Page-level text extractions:
========

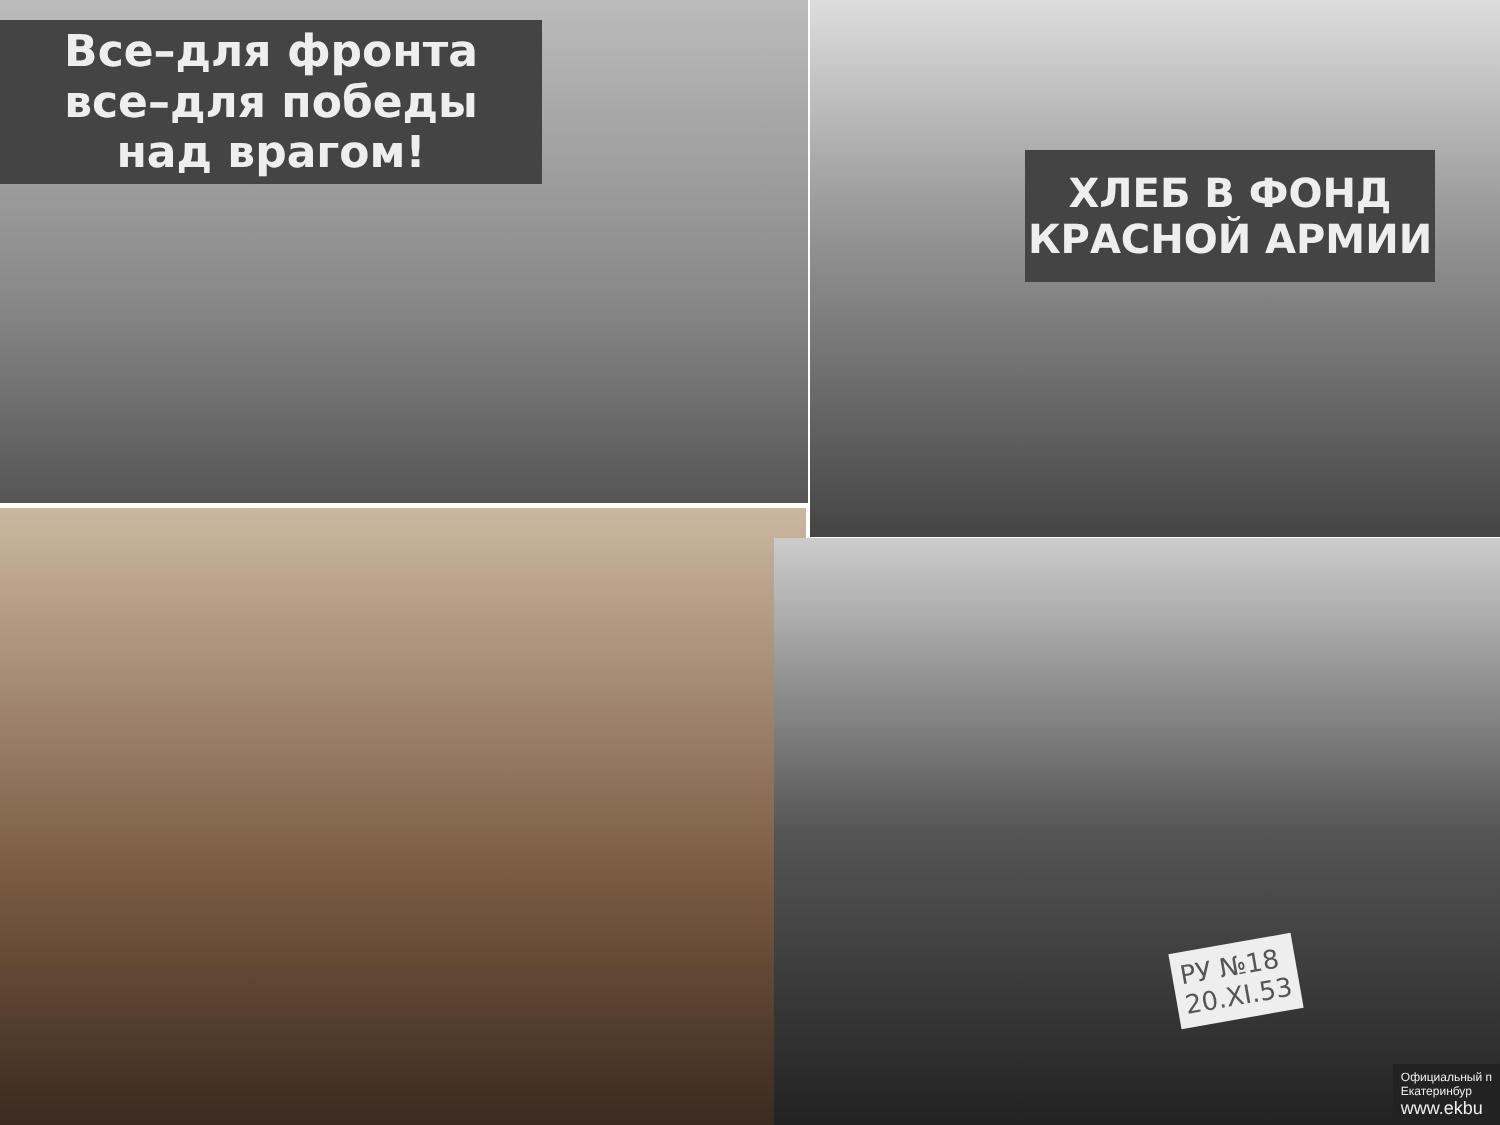Все–для фронта
все–для победы
над врагом!
ХЛЕБ В ФОНД
КРАСНОЙ АРМИИ
РУ №18
20.XI.53
Официальный п
Екатеринбур
www.ekbu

========

Instructions to follow: Copy the records above exactly. Do not carry any picture into the copy.

Response box:
Все–для фронта
все–для победы
над врагом!
ХЛЕБ В ФОНД
КРАСНОЙ АРМИИ
РУ №18
20.XI.53
Официальный п
Екатеринбур
www.ekbu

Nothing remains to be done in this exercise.